Since I am the only DevOps working on this, and there are tons of other things requiring my attention, I had to drop riak. The engineers only know mongodb anyway, and they are reluctant to learn a new nosql (riak). Crap! So this project had been killed. Too bad.

I have some python scripts that I wrote to copy mongodb collections over to riak, if I have time, I’ll open source them.

======================

I’ve been working with MongoDB at current $WORK and previous jobs. It (used-to-be) is the nice, shiny toy that everyone rushed to. I’ve run into numerous limitation in trying to scale it up. Operationally, it can be a nightmare if the architecture was not setup correctly at the beginning.

Mongo is also a PITA to scale. There are major sites that have Mongos in the thousands, but at that point it become throwing hw and money at the problem. That just seem stupid for startups.

So at current place of $WORK, they are currently testing MongoDB, but I wanted to look for an alternative solution before we become fully committed to yet another operational nightmare.

After a lot of googling, testing, experimenting, etc. I decide on trying Riak from Basho.

Googling shows a number of companies migrated from MongoDB to Riak. Their experiences was useful, but I was looking more for concrete HOWTO to move large MongoDB over to Riak.

First, of course was to get hands-on experiences with Riak. Installed, play with it, etc. Then I used the riak-python-client lib to start migrating some data over. I wrote a script to work through all collections in a Mongo DB, for each collection, create a Riak bucket and add the Mongo doc to bucket using the Mongo _id as the key.

Right away, I run into some issues with Riak.
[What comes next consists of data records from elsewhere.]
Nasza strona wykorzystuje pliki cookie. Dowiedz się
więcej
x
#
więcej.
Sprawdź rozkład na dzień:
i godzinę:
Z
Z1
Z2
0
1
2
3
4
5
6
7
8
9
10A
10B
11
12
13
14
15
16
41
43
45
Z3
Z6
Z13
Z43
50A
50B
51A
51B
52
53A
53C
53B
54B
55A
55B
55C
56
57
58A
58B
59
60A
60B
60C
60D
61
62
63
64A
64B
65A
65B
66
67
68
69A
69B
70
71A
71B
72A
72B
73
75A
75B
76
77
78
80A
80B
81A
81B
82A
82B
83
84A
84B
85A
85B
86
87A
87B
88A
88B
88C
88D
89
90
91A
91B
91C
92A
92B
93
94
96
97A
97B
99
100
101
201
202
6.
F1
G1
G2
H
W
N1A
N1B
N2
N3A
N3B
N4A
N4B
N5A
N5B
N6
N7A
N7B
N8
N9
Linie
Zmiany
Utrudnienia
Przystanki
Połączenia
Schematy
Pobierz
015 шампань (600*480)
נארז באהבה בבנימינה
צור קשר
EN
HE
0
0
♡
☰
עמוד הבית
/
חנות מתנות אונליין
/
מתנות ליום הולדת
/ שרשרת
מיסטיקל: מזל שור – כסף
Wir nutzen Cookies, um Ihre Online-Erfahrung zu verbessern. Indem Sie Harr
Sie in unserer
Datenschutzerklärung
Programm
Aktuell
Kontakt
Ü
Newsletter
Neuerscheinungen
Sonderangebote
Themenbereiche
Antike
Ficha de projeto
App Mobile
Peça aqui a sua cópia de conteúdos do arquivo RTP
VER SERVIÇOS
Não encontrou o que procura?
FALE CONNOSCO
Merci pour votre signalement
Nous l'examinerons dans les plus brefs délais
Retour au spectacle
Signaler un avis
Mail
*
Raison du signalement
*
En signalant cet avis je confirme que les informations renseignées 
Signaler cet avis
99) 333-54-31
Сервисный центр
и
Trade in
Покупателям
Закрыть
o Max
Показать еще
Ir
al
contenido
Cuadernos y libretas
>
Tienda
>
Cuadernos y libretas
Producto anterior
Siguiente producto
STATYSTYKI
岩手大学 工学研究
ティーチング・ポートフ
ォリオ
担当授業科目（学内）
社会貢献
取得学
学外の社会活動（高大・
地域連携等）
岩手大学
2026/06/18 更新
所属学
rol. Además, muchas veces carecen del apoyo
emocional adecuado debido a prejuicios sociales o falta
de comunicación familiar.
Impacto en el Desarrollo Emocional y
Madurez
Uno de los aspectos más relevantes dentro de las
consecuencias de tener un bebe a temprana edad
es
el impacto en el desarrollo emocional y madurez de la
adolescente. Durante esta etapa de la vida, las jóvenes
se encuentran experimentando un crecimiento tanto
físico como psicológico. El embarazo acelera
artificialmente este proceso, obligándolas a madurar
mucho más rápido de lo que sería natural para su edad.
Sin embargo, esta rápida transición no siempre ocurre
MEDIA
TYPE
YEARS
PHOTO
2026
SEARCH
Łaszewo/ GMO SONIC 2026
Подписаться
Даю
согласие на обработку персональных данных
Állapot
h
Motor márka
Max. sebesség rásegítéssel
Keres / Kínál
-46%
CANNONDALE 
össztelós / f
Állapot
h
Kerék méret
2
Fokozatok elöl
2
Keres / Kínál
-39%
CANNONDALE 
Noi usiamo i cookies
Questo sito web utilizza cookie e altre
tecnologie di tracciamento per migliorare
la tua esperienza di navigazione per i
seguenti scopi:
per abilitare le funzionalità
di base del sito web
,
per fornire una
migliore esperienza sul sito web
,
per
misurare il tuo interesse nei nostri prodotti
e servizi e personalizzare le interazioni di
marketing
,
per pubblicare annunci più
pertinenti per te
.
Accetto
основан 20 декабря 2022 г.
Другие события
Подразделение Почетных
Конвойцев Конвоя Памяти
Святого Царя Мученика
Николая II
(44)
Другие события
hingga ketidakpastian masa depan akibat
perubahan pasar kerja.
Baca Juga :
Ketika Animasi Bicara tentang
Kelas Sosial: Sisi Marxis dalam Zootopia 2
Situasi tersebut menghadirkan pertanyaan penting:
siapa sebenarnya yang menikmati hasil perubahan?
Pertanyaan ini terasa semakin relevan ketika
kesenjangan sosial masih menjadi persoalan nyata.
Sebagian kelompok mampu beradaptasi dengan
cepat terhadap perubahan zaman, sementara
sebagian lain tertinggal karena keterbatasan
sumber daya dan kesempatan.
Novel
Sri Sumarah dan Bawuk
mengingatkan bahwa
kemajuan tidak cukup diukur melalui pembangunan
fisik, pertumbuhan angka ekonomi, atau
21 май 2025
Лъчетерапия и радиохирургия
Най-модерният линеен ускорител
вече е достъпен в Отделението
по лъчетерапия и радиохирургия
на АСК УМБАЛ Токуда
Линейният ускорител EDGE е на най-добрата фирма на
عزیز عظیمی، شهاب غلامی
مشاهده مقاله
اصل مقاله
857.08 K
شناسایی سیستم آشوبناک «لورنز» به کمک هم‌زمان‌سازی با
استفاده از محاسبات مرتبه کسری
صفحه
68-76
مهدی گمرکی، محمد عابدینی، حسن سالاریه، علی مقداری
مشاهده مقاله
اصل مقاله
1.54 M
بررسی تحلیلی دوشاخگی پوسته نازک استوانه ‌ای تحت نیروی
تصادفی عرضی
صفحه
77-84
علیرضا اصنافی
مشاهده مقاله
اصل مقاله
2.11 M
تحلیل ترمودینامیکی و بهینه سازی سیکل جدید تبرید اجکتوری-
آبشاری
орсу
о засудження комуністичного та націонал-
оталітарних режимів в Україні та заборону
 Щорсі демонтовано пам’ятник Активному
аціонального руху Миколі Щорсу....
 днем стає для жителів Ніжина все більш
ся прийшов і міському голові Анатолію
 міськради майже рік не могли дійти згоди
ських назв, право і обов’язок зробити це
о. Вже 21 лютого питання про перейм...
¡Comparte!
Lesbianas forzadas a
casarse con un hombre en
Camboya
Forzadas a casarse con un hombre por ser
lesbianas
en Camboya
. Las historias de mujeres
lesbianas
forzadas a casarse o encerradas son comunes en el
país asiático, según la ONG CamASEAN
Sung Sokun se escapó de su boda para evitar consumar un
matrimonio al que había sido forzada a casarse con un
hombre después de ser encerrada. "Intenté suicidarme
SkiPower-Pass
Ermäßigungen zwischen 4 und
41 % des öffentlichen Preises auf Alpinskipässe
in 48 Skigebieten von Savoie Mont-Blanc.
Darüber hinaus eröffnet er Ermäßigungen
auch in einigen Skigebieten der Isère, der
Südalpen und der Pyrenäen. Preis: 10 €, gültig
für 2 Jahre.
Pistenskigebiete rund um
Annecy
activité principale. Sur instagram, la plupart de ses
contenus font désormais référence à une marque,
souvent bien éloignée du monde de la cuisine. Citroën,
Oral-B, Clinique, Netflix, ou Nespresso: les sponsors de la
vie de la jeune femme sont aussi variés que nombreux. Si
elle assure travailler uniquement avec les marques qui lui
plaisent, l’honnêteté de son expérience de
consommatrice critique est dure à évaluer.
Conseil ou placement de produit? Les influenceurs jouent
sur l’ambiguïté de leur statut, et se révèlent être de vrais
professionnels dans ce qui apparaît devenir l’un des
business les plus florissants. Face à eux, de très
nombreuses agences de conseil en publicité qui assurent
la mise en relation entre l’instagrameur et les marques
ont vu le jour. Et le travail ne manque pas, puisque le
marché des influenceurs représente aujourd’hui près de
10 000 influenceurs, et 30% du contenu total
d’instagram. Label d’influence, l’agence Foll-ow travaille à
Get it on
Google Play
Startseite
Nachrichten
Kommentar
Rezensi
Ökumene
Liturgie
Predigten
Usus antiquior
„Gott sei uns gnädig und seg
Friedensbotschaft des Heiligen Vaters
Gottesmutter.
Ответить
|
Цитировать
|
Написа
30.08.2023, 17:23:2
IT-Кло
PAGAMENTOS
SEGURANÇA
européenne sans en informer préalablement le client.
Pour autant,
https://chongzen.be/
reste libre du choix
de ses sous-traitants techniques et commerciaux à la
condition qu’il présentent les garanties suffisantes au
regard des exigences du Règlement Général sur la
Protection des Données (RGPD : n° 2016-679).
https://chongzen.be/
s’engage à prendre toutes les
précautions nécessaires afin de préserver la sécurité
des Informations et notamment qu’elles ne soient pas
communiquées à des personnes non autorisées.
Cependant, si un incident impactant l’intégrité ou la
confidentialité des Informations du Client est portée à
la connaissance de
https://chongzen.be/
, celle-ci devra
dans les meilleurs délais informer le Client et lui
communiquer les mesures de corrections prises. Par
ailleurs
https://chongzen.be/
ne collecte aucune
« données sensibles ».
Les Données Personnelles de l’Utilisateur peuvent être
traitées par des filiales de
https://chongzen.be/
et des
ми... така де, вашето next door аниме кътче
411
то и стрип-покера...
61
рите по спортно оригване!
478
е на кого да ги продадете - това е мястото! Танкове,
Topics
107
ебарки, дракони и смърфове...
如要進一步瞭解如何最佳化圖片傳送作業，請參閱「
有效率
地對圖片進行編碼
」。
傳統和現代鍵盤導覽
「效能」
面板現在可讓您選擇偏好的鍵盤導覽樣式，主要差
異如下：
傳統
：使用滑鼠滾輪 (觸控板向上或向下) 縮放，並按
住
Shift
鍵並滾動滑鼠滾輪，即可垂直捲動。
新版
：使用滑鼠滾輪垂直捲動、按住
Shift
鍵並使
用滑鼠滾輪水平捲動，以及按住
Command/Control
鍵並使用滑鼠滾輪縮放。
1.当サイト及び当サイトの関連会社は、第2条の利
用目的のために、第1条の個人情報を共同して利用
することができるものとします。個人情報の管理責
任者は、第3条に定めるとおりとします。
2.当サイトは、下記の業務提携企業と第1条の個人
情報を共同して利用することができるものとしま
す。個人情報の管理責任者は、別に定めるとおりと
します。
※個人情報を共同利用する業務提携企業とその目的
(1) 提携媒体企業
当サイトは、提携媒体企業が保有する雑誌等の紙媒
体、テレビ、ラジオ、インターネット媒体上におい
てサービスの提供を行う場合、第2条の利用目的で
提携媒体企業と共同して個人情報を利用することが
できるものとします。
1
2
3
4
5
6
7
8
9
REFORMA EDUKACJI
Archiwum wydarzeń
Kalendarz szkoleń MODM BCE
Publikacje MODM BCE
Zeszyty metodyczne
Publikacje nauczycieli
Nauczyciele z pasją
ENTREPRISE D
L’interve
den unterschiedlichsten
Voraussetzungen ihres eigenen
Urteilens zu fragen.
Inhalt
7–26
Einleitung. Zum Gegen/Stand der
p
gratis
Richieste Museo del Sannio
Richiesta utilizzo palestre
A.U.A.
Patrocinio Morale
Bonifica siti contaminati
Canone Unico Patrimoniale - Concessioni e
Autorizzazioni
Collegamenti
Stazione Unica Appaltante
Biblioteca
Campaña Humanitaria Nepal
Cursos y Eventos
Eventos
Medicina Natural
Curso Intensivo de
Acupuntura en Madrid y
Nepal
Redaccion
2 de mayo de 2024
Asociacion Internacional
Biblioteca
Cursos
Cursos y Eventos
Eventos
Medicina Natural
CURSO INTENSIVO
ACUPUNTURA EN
I have a 3 nodes Riak (on 3 physical CentOS 5.8 servers). The MongoDB I was copying over was large, about 2GB on disk file size and over a million records. Partway through the conversion, 2 Riak nodes crashed and died…. WTF! No matter what I do, they wouldn’t start back up (Riak log shows some kind of erlang errors, but I don’t know erlang). So I stopped the only node running, ‘rm -rf /var/lib/riak/*’, ‘killall epmd’, restarted all 3 nodes and they came back up.

I don’t have time to debug this problem, so restarted conversion with a smaller subset of Mongo data. But this crash worries me. The erl_crash.dump shows Riak run into resource issues, unable to allocate heap memory. Hmmm.

More on my adventure in evaluating Riak vs MongoDB in the future.